David Cronenberg "was also no stranger to censorship battles," notes Travis Mackenzie Hoover, which "makes it all the more perplexing that he would make as his first masterpiece Videodrome, which threw into confusion both the pro-video and anti-video positions while setting them both in sharp relief."
"First impressions are fierce; only upon a replay could I begin to grasp Wild at Heart separate from my sensorial responses to Lynch's visual and aural atmospheres," writes Kristi Mitsuda.
"VHS certainly granted me a certain degree of autonomy over my childhood experience of [Who Framed Roger Rabbit]," writes Brendon Bouzard, "the ability to speed to my favorite scenes, rewatch the dazzling opening cartoon, skip past the scary part..., and above all, try to piece together what the hell was actually going on in this movie."
"[John] Carpenter made movies for crowds, for opening weekends at multiplexes," writes Nathan Kosub. "King Friday. And when he no longer could, his movies suffered.... [N]umbers, not anonymity, made Carpenter great. Something should be said, then, for his most underrated film. Big Trouble in Little China is his lightest success, carefree with its own mythology and expansive in its gifts - the soft-shoe his horror triumphs couldn't inherently manage."
"I first saw 2001: A Space Odyssey at age six - appropriate for a film that makes infants of us all." Michael Koresky: "This was before I knew that 2001 would become my Rosetta stone of movie-watching, that which would subconsciously inform all other film experiences and would provide a template for what narrative cinema should, reach for, crib from, aspire to."
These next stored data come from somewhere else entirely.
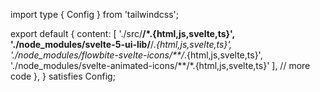 import type { Config } from 'tailwindcss';

export default {
content: [
'./src/**/*.{html,js,svelte,ts}',
'./node_modules/svelte-5-ui-lib/**/*.{html,js,svelte,ts}',
'./node_modules/flowbite-svelte-icons/**/*.{html,js,svelte,ts}',
'./node_modules/svelte-animated-icons/**/*.{html,js,svelte,ts}'
],
// more code
},
} satisfies Config;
"No grand conclusions... simply some observations" from Andrew Tracy:
New releases reviewed: Jeannette Catsoulis on Grindhouse, Nick Pinkerton on Lonely Hearts, Justin Stewart on The Hoax, Nicolas Rapold on Black Book, Elbert Ventura on Blades of Glory, Nick Pinkerton on On the Bowery, Chris Wisniewski on Offside, Michael Joshua Rowin on Maxed Out, Michael Koresky on 300, Michael Joshua Rowin on Zodiac, Leo Goldsmith on Into Great Silence, Michael Joshua Rowin on What Is It?, Elbert Ventura on The Lives of Others, Sarah Silver on Tears of the Black Tiger, Adam Nayman on The Host, Nick Pinkerton on Private Fears in Public Places and Jeff Reichert on Syndromes and a Century.
DVDs: Justin Stewart on When a Woman Ascends the Stairs and Idiocracy.
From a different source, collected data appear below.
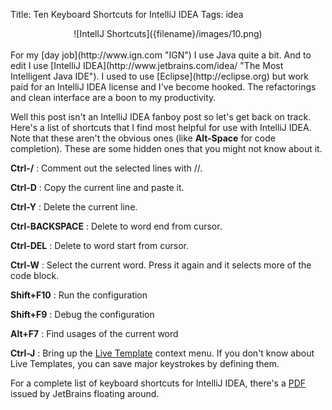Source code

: Title: Ten Keyboard Shortcuts for IntelliJ IDEA
Tags: idea

<center>![IntellJ Shortcuts]({filename}/images/10.png)</center>

<br />
For my [day job](http://www.ign.com "IGN") I use Java quite a bit. And
to edit I use [IntelliJ
IDEA](http://www.jetbrains.com/idea/ "The Most Intelligent Java IDE"). I
used to use [Eclipse](http://eclipse.org) but work paid for an IntelliJ
IDEA license and I've become hooked. The refactorings and clean
interface are a boon to my productivity.

Well this post isn't an IntelliJ IDEA fanboy post so let's get back on
track. Here's a list of shortcuts that I find most helpful for use with
IntelliJ IDEA. Note that these aren't the obvious ones (like
**Alt-Space** for code completion). These are some hidden ones that you
might not know about it.

**Ctrl-/**
:   Comment out the selected lines with //.

**Ctrl-D**
:   Copy the current line and paste it.

**Ctrl-Y**
:   Delete the current line.

**Ctrl-BACKSPACE**
:   Delete to word end from cursor.

**Ctrl-DEL**
:   Delete to word start from cursor.

**Ctrl-W**
:   Select the current word. Press it again and it selects more of the
    code block.

**Shift+F10**
:   Run the configuration

**Shift+F9**
:   Debug the configuration

**Alt+F7**
:   Find usages of the current word

**Ctrl-J**
:   Bring up the [Live
    Template](http://www.jetbrains.com/idea/docs/help/editing/livetemplates/definetemplates.html)
    context menu. If you don't know about Live Templates, you can save
    major keystrokes by defining them.

For a complete list of keyboard shortcuts for IntelliJ IDEA, there's a
[PDF](http://www.jetbrains.com/idea/docs/IntelliJIDEA8_ReferenceCard.pdf "PDF of IntelliJ IDEA keyboard shortcuts")
issued by JetBrains floating around.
Posted by dwhudson at April 16, 2007 2:41 PM
Comments
"Most of us came of age as cinephiles in the era of home video..."
Perhaps it's time for me to start pricing burial plots and tombstones...
Posted by: Flickhead at April 17, 2007 3:02 AMI might join you. I remember setting my alarm clock to watch "Dr. Strangelove" when the local station would show it at 2 a.m. ...
The comparison of John Hughes' uneven panderings to adolescents to the comedic masters of yore makes me ill.